Data-Driven Analysis Is Changing The Way We See Football
Soccer fans know that the outcome of a match doesn’t always reflect what transpired on the pitch. Talking heads have long debated whether a team was lucky to win or unlucky to lose, often with little substantial proof to argue against the scoreboard. The expected goals statistic (xG) has changed that, equipping soccer enthusiasts with a metric for “what should've happened.”
The expected goals statistic (xG) has risen in both popularity and accuracy over the past decade. MLSsoccer.com publishes an article following each slate of games that compares the actual results with each team’s expected goals. In theory, expected goals and actual goals should align over time. Fans of a team that outperforms its expected goals total should be wary, while an underachieving team, by the marker of expected goals, might have reason for hope.
Calculating xG is not an exact science, however. The stat has progressed significantly as an indicator of which team deserved to win and a predictor of how a team will perform moving forward, but it still does not perfectly capture those aspects of the game that dictate the outcome.
Two-legged xG map for Barcelona - PSG.
Two truly incredible matches that add up into kind of a weird muddle. Football! pic.twitter.com/0nSbiEsfFr
— Caley Graphics (@Caley_graphics) March 8, 2017
The Basics of xG
The most fundamental stat in soccer is binary. Some shots go in, others don’t. xG measures how likely it was for a shot to go in. Whether it actually did or not is irrelevant.
How Does xG Accomplish This?
Based upon a review of thousands of games, sports analytics firms can determine the success rate of any specific shot type. The essential factors considered are distance from goal and the angle at which the shot is taken. For example, a shot six yards out from the center of goal will have a higher xG value than an angled shot taken from six yards.
Two-legged xG map for Sevilla - Leicester City. This could have gone either way, but in this universe of course it went this way. pic.twitter.com/xU5RERn5XT
— Caley Graphics (@Caley_graphics) March 14, 2017
The Stat's Progress
As tracking of xG has evolved, more factors have been introduced. In addition to distance and angle, the type of pass, the type of shot and the type of play leading up to the shot are all now included in the best models. Data analyst and soccer guru Michael Caley offers a comprehensive look at how shot types are grouped and broken down.
The key consideration is that all of these factors affect the likelihood of scoring. A shot taken on a counterattack means that defenders are more likely to be out of position than during a slow possession-based build up. Similarly, a through ball often leaves a defender exposed, meaning shots taken immediately after one are more likely to go in than the average pass.
This effectively means that not all shots from 18 yards out are created equal. Is it a volley? A header? Coming from a corner kick? A free kick? You get the idea. xG accounts for all of this variability, grouping each specific shot type and calculating its success rate (somewhere between 0 and 1).
Two-legged xG map for Arsenal - Bayern Munich.
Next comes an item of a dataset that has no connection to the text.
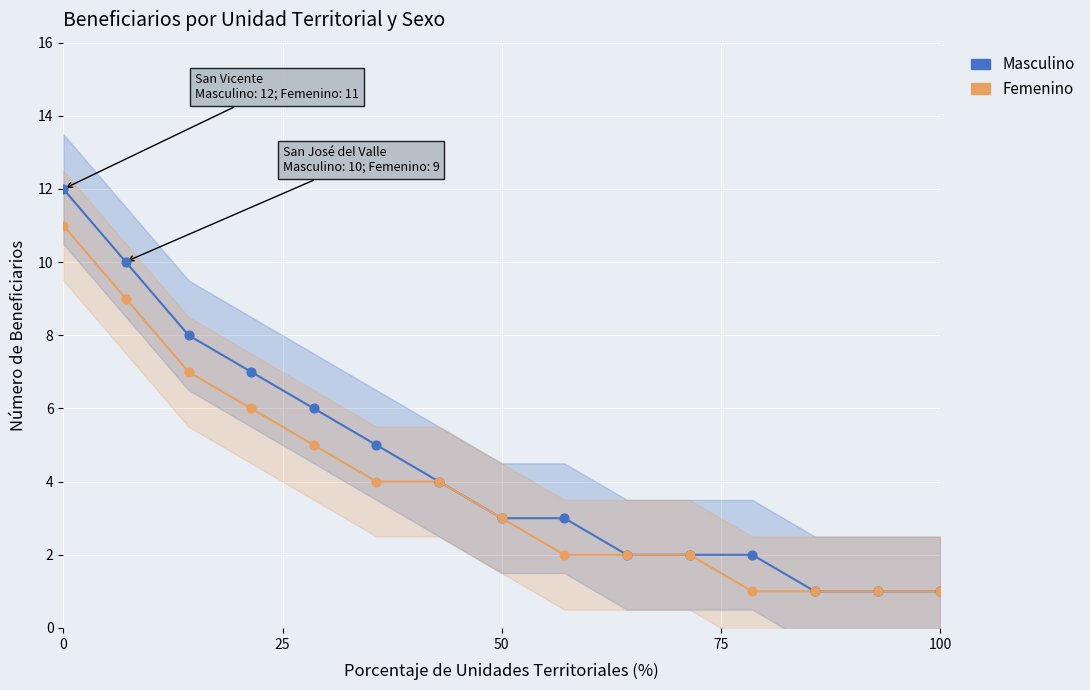

Which series has the largest Y range (max minus min)?

Masculino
That is a danger zone cluster for the ages. pic.twitter.com/LtQID8u4w6
— Caley Graphics (@Caley_graphics) March 8, 2017
Where xG Falls Short
If the goal of advanced analytics in soccer is to more accurately assess how teams and players perform, then xG is just the start of a movement. Although xG continues to incorporate the more specific factors that define a shot, it is only triggered by an actual shot attempt.
Caley’s model is based off of data from Opta Sports, which also includes missed chances (when a shot should have been taken). However, it only goes so far in accounting for the value of each build up play. If David Silva plays several excellent passes that set up the opportunity for a cross but Jesus Navas fails to deliver one, no xG value will be attached to the play.
An analyst could argue, though, that if Silva continues to make passes like that, Man City will eventually turn some of them into goals.
Additionally, the xG value from a shot almost always results from some combination of passes, an interception, a tackle, an aerial ball, a drawn foul and several other events on the field. Ideally, one could parcel out value to each action, determining how much each player in the build up was responsible for the chance. xG values at this point are not distributed to players based upon their role in creating a scoring chance. It's still best used as a team statistic.
Finally, in grouping shot types and calculating their average success rates, xG does not adjust for the quality of the player taking the shot. Barcelona, PSG and Man City consistently post goal totals that exceed their xG totals. Having Messi, Cavani and Aguero up top means that what would typically constitute a low probability shot is in fact one that’s more likely to end up in the back of the net.
Goals are the currency of soccer so figuring out how many a team should have scored, and, more importantly, projecting how many they will score, is a worthwhile endeavor. The challenge for soccer analytics folks is to connect xG to all actions on the field with a continuously more nuanced approach.